The unit also found that parental supervision of the children's online sessions was uniformly lacking.

But while the children admitted accessing the Internet at home at a time and in a place where a parent would find it difficult to supervise - usually a study or bedroom - parents questioned separately said they "doubted that their child would access any pornography via the Internet."

Wyndham said her unit did not believe the rise in cases of children behaving in a sexually aggressive manner was merely a matter of increased recognition of a longstanding problem.

"We think this is a new thing of the modern world, because of access to the Net and - to be truthful -combined with some pretty terrible parenting."

The research paper was presented by the Canberra unit and a government-funded body called the National Child Protection Clearinghouse.

One of its child protection experts, Dr. Janet Stanley, said there seemed to be a link between sexually-aggressive behavior among young children seen by the unit and Internet pornography.

"We're suggesting there's an association between the children's exposure to inappropriate material on the Internet ... and their acting out in sexually aggressive behavior, experimenting and modeling what they're seeing."

Stanley called for tighter government regulation of Internet service providers (ISPs) to help protect children.

Computers in the bedroom

According to Australian Bureau of Statistics figures for 2001, nearly half of children aged 5-14 have access to the Internet.

Fears about the risks of stumbling across pornography online were given weight earlier this year in research carried out by a public policy center called the Australia Institute.

It found that among 16-17 year old respondents, 84 percent of boys and 60 percent of girls had come across sexually explicit material on the Internet by accident.

(The survey also found that 38 percent of boys and two percent of girls among the respondents deliberately used the Internet to access pornography.)

Another survey this year found that 75 percent of parent respondents felt the federal government should do more about online porn, and 60 percent felt it should do a lot more.

An anti-censorship group, Electronic Frontiers Australia, said ISPs should not be expected to use mandatory filtering software.
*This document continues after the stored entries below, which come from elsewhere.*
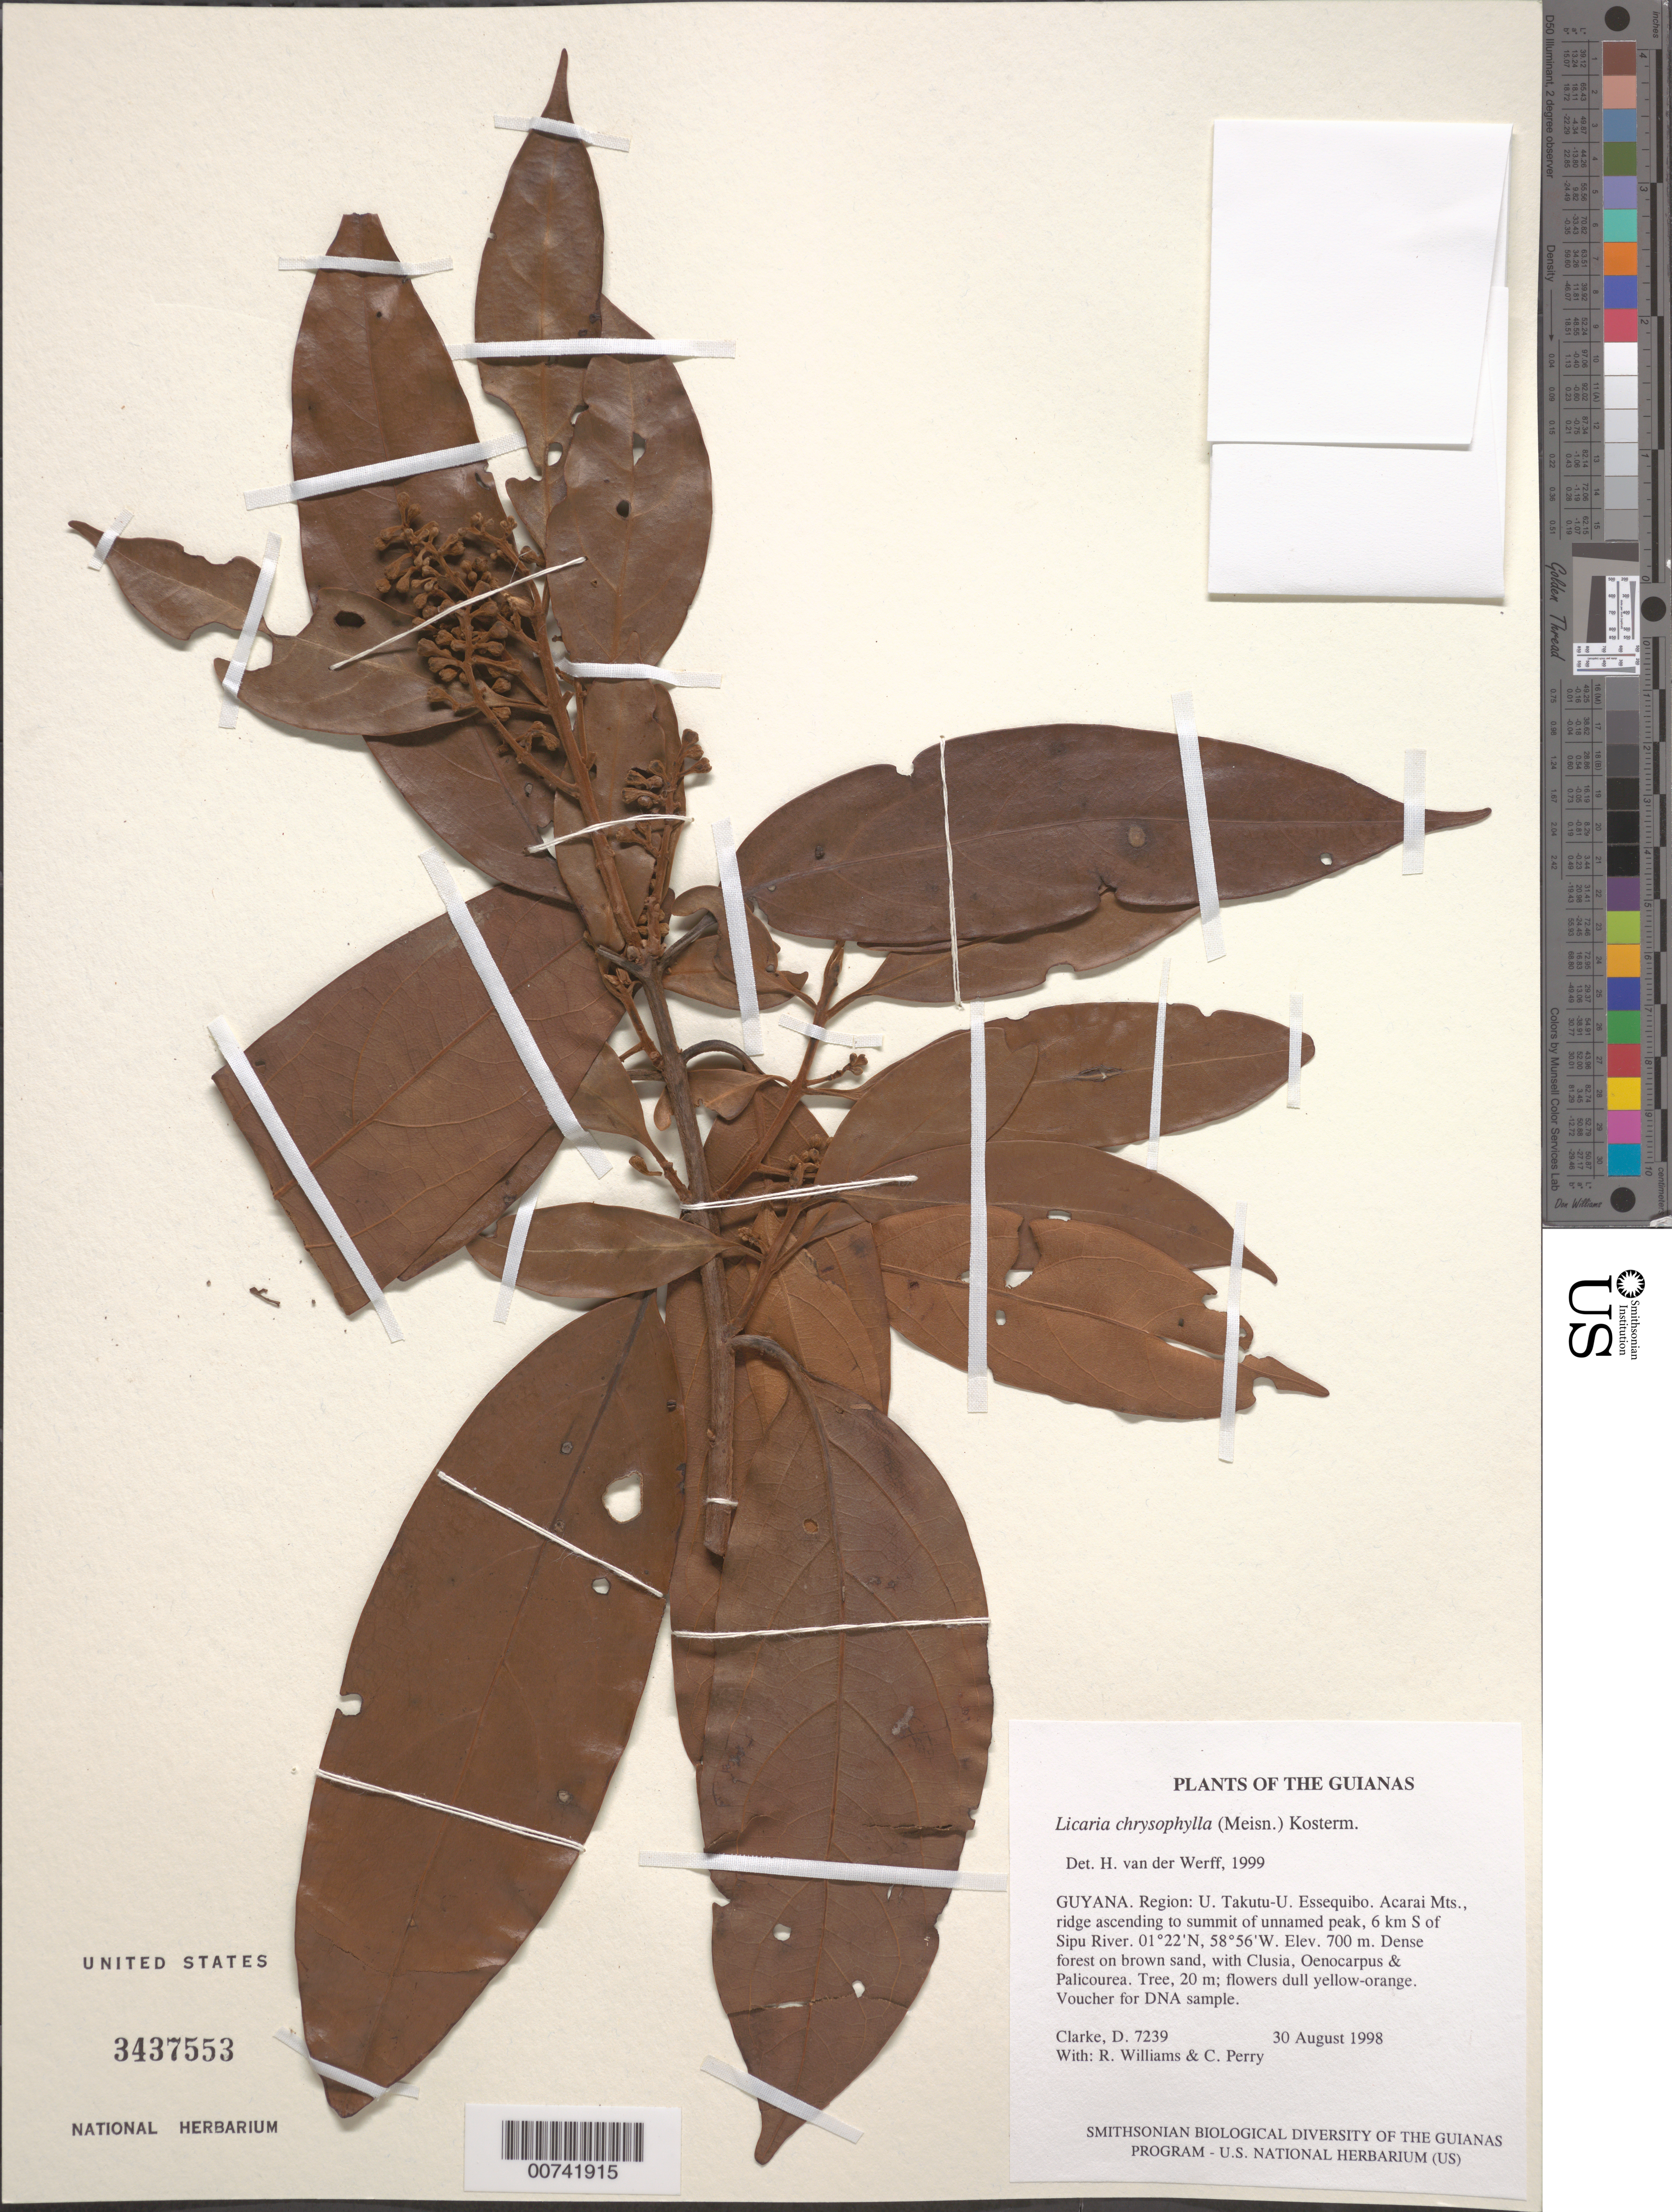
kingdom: Plantae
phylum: Tracheophyta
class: Magnoliopsida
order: Laurales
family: Lauraceae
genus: Licaria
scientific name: Licaria chrysophylla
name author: (Meisn.) Kosterm.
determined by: van der Werff, H., (MO), Missouri Botanical Garden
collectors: H. D. Clarke, R. Williams & C. Perry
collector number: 7239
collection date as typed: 30 August 1998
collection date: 1998-08-30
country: Guyana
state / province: U. Takutu-U. Essequibo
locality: Acarai Mts., ridge ascending to summit of unnamed peak, 6 km S of Sipu River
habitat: Dense forest on brown sand, with Clusia, Oenocarpus & Palicourea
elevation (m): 700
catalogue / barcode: US 3437553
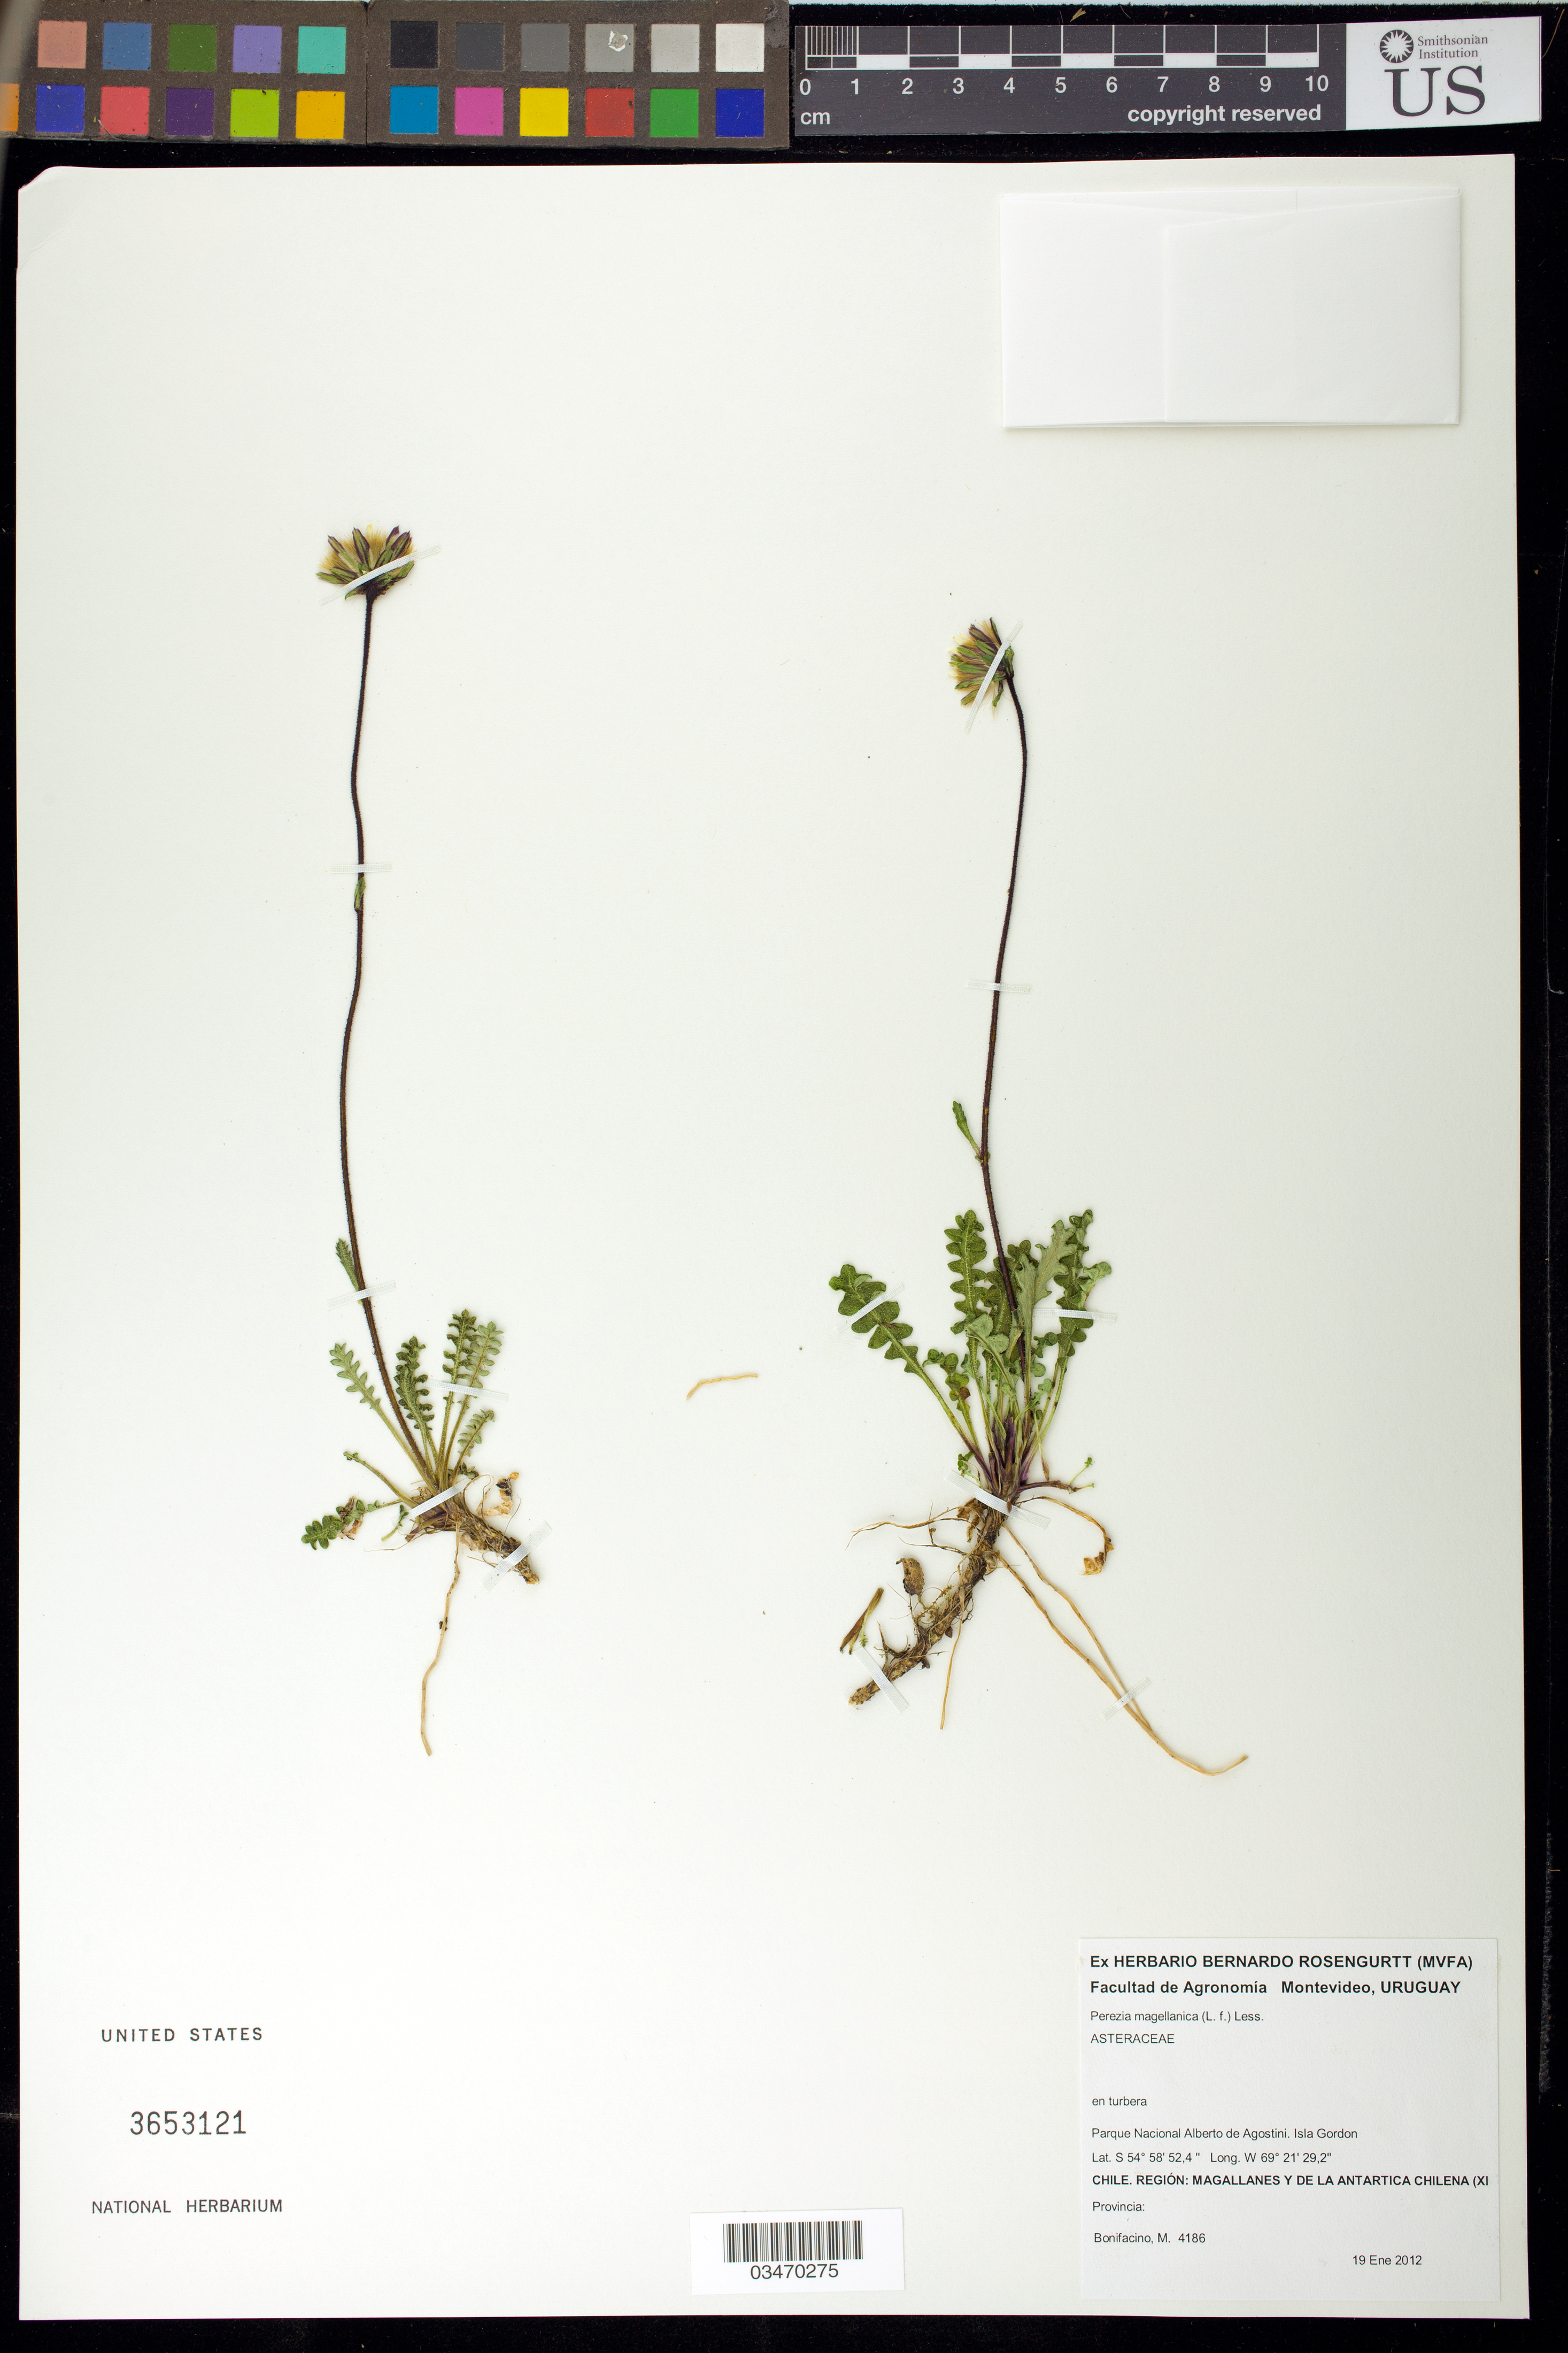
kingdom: Plantae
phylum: Tracheophyta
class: Magnoliopsida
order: Asterales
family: Asteraceae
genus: Perezia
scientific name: Perezia magellanica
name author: (L. f.) Less.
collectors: M. Bonifacino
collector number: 4186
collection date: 2012-01-19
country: Chile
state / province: Magallanes y de la Antártica Chilena (XII)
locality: Parque Nacional Alberto de Agostini. Isla Gordon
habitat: En turbera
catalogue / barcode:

Rather, parents should supervise their children's access to the Internet.

Asked about the censorship concerns, Wyndham suggested that adult Internet users should be in a position where they could "opt in" for sexually-explicit material if they wanted to.

"You should have to go and look for it. Why should it be in your face?"

Young Media Australia is a non-profit organization which aims to promote the good aspects of media in childhood development while campaigning against the negative elements.

YMA president Jane Roberts said Wednesday parents, the government and society at large had roles to play in protecting children from inappropriate material on the Internet.

Citing the recent decision by Microsoft to shut down its free, unmoderated chatrooms because of child abuse concerns - a decision criticized by many, for different reasons - Roberts said "from our perspective, any attempt to stop in appropriate access to children should be applauded."

She acknowledged that policing the Internet was very difficult for governments.

Much of the challenge lay in educating parents about both the benefits and drawbacks of the Internet, and encouraging them to develop a sense of trust with their children as well as supervising online use.

YMA argues strongly in favor of ensuring that computers are placed in a public area of the home.

"Kids are often far more savvy about using the technology than their parents are," Roberts said. "You have parents who are happy to have children in their bedrooms with the door closed and the computer on ... the first thing we say is, get those computers out of the bedroom."